Russian Prime Minister Viktor Chernomyrdin said Monday he will warn President Clinton and Vice President Gore in Washington this week that the rapid expansion of NATO into Central Europe threatens to undermine the Yeltsin government and will fuel extremist demands in Russia for a return to armed confrontation with the West.

Chernomyrdin's forceful remarks were clearly meant to advance Russia's negotiating posture in discussions with the United States and other NATO allies. He also demanded that NATO sign with Russia "a binding treaty, with verification" that would commit the Atlantic Alliance to change from a military body into "a political organization" that would not treat Russia as its main threat and enemy.

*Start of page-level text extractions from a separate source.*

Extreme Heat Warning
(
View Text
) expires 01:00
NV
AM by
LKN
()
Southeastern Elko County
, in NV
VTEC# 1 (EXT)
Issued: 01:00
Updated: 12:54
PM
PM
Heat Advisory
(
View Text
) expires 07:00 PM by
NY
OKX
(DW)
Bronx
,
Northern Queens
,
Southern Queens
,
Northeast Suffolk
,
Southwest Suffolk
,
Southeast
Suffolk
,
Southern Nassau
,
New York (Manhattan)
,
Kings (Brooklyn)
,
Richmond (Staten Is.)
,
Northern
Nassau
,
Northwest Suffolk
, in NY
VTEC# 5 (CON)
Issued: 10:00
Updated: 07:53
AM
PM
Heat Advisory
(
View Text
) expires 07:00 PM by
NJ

These positions have already been ruled out by NATO, which is expected at its July summit in Madrid to invite Poland, Hungary and the Czech Republic to become members two years from now.

Russian leaders, including President Boris Yeltsin and many nationalists and Communists, have denounced the expansion plans from the start. But over the last year, there has been a growing realization here that expansion is inevitable, despite Russia's objections. In response, Russia has tried floating trial balloons - creation of a nuclear-free zone in Central Europe, for example - but none have been acceptable to the West.

But Chernomyrdin's expressions of alarm, delivered against the backdrop of Yeltsin's continuing ill health and intense political maneuvering in Moscow, also seemed to reflect a genuine concern that Washington and other Western capitals have not grasped the potential damage he said the NATO debate could do to the already weakened Russian government.

Chernomyrdin, who normally sees Gore twice a year for narrowly-focused sessions on trade, investment and science, portrayed the U.S.-Russian relationship at a significant turning point. He suggested that failure to resolve the NATO expansion issue by the time Clinton and Yeltsin are scheduled to meet in March could lead to a Russia increasingly swayed by ultranationalists "and the tanks will be rolling out" of now inactive factories.